* _INPUT MATERIAL_:
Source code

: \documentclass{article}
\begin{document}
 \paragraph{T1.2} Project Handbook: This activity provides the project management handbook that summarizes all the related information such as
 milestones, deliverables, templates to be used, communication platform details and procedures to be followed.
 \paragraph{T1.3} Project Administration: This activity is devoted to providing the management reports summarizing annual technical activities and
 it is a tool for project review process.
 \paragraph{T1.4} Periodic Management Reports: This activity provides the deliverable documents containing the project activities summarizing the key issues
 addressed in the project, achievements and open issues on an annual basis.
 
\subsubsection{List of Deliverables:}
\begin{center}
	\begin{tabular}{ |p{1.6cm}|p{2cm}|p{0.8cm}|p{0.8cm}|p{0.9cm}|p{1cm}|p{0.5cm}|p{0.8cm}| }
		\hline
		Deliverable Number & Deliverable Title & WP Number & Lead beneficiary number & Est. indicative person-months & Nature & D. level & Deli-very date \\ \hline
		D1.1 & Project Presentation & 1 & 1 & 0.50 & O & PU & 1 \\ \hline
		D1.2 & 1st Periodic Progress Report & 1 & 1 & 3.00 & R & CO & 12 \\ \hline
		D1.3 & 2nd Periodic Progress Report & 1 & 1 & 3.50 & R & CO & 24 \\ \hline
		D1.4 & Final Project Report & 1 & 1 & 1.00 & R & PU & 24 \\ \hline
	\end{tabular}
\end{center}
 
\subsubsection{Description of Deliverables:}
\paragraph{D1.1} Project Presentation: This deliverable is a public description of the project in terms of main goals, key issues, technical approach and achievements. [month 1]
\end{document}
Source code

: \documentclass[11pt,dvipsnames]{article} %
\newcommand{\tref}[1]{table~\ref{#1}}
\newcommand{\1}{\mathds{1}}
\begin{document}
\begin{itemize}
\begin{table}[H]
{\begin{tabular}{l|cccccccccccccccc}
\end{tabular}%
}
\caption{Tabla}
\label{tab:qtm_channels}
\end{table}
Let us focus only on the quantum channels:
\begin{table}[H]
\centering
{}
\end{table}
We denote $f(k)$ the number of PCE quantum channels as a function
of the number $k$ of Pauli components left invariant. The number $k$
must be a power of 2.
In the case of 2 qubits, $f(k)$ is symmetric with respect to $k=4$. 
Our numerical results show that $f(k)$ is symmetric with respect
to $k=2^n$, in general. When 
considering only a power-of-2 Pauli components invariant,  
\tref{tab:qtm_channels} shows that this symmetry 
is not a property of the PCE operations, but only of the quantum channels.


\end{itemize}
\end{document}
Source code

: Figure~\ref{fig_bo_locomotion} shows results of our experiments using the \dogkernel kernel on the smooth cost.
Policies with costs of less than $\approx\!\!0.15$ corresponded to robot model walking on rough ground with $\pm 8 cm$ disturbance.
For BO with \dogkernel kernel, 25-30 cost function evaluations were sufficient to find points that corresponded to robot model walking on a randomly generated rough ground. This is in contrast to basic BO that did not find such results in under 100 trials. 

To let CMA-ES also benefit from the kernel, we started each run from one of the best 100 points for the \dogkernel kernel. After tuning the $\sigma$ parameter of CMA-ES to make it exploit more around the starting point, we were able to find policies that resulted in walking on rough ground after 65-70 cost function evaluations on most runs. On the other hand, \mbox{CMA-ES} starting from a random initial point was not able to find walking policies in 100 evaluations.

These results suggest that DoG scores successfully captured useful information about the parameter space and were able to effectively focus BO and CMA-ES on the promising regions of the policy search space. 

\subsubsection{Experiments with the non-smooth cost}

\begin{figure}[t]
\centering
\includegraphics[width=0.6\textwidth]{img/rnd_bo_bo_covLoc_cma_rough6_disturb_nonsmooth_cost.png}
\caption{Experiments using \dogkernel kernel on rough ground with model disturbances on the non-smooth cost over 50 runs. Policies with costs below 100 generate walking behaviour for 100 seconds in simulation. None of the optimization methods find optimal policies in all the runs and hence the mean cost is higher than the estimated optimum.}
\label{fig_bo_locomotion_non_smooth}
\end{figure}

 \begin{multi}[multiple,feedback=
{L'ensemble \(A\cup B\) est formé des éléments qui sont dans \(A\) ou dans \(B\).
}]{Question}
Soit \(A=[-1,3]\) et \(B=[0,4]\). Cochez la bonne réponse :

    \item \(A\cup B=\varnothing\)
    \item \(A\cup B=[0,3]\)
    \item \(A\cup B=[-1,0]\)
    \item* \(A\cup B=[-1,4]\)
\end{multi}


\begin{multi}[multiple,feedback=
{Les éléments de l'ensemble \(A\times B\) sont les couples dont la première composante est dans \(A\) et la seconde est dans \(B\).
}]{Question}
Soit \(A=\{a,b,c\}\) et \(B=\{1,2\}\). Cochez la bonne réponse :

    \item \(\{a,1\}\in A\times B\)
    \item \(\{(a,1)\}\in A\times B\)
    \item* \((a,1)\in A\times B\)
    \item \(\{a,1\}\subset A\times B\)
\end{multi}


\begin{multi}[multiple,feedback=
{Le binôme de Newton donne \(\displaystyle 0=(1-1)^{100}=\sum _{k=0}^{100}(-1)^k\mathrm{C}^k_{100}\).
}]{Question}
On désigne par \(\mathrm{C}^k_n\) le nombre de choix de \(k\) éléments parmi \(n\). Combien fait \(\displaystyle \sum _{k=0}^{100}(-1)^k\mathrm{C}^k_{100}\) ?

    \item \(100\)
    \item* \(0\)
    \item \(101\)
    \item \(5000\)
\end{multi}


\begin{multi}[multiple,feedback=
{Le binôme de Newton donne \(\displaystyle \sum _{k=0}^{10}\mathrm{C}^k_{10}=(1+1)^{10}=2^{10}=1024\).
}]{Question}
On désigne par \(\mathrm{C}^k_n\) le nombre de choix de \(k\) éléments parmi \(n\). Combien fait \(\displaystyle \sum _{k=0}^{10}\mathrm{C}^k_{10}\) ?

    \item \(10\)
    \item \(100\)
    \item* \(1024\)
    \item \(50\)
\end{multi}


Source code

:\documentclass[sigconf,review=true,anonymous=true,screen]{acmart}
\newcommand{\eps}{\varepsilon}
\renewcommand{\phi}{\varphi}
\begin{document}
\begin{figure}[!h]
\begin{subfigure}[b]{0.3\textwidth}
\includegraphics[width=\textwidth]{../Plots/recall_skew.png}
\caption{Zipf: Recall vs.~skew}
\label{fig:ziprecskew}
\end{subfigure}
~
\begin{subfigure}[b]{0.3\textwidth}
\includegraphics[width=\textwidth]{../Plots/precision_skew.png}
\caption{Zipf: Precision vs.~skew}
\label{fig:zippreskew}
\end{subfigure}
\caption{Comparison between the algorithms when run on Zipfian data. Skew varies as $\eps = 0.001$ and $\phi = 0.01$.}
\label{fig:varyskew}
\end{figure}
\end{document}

* _WHAT IS BEING ASKED_:
Write down only how many lines in the listing contain the word "désigne".

* _WORKED SOLUTION_:
2